JPMorgan Chase’s Dimon Scolds ‘Childish’ Congress For Stalling On COVID-19 Stimulus

Dimon Scolds Congress For Stalling On Stimulus

One of the nation’s most powerful bankers lashed out at Congress on Wednesday (Nov. 18) over the stalled coronavirus relief package, chiding lawmakers for “childish behavior” that has prevented them from brokering a deal.

JPMorgan Chase CEO Jamie Dimon urged federal lawmakers to stop battling over the size of the next pandemic rescue package, despite sizeable dollar differences in the competing plans championed by Democrats and Republicans.

While U.S. Senate Majority Leader Mitch McConnell recently suggested he may be open to a $500 billion package, House Democrats have lobbied for a bill in the $2 trillion range, or four times that, arguing for more expansive measures to help financially beleaguered state and local governments.

But Dimon, in remarks at The New York Times’ DealBook conference, argued that the time has come to get a bill passed, as opposed to holding out for a preferred dollar figure.

“I know now we have this big debate.

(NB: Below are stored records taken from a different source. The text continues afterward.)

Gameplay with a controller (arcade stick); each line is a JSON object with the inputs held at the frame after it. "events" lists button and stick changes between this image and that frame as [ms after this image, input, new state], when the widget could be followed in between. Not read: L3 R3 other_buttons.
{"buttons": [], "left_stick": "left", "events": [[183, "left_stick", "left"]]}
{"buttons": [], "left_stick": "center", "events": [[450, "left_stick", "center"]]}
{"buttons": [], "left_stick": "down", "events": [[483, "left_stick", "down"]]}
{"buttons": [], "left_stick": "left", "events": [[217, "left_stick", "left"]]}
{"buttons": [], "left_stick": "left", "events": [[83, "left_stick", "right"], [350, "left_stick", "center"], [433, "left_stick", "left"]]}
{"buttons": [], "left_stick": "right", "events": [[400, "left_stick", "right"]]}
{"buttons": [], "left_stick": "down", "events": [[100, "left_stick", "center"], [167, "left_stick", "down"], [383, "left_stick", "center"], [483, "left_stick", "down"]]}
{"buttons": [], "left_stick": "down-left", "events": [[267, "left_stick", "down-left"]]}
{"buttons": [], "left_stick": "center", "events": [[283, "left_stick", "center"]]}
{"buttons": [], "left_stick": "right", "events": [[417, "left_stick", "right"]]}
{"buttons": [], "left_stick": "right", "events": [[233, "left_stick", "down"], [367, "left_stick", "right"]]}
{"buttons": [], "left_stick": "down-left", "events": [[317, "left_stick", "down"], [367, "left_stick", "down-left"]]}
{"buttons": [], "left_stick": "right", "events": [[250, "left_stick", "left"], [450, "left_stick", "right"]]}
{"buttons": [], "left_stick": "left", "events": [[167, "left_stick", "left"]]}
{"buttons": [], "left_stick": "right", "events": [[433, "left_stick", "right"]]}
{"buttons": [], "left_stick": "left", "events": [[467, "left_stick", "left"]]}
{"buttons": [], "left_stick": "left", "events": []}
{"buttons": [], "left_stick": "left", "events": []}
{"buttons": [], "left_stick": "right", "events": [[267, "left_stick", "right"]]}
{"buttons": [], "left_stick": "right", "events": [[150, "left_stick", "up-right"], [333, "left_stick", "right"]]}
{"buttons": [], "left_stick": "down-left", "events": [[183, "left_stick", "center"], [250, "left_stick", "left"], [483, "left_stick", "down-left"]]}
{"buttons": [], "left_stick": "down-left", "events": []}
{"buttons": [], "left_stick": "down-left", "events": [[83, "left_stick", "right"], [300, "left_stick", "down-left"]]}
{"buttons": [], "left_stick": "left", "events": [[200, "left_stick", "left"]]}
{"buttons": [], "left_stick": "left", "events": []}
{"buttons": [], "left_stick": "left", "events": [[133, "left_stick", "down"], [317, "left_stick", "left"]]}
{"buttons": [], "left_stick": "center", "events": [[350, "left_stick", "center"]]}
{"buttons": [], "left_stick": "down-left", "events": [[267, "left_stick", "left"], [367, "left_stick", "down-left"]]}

Is it $2.2 trillion, $1.5 trillion?” Dimon said at the conference, according to CNBC.

“You gotta be kidding me,” Dimon told Andrew Ross Sorkin, the cable news network reported. “I mean, just split the baby and move on. This is childish behavior on the part of our politicians.”

Dimon also noted that the brunt of the coronavirus-driven downturn is being felt by workers at the bottom 20 percent of the income scale, a group that has largely burned through the money received from the first stimulus package in the spring.

“There is a big part of our country that is really struggling … that is what we should be focusing on,” Dimon said, according to CNBC. “It has zero to do with Democrats and Republicans.”

In the view of the J.P. Morgan Chase bank chief, any stimulus package Congress passes should be designed to tide over the country’s economy until mid-2021, when new coronavirus vaccines may finally become available to the wider public.

“Thank God we have these two vaccines coming, thank God,” Dimon said. “Now is the time to not act like it’s over, let’s double down and get through COVID the best we can.”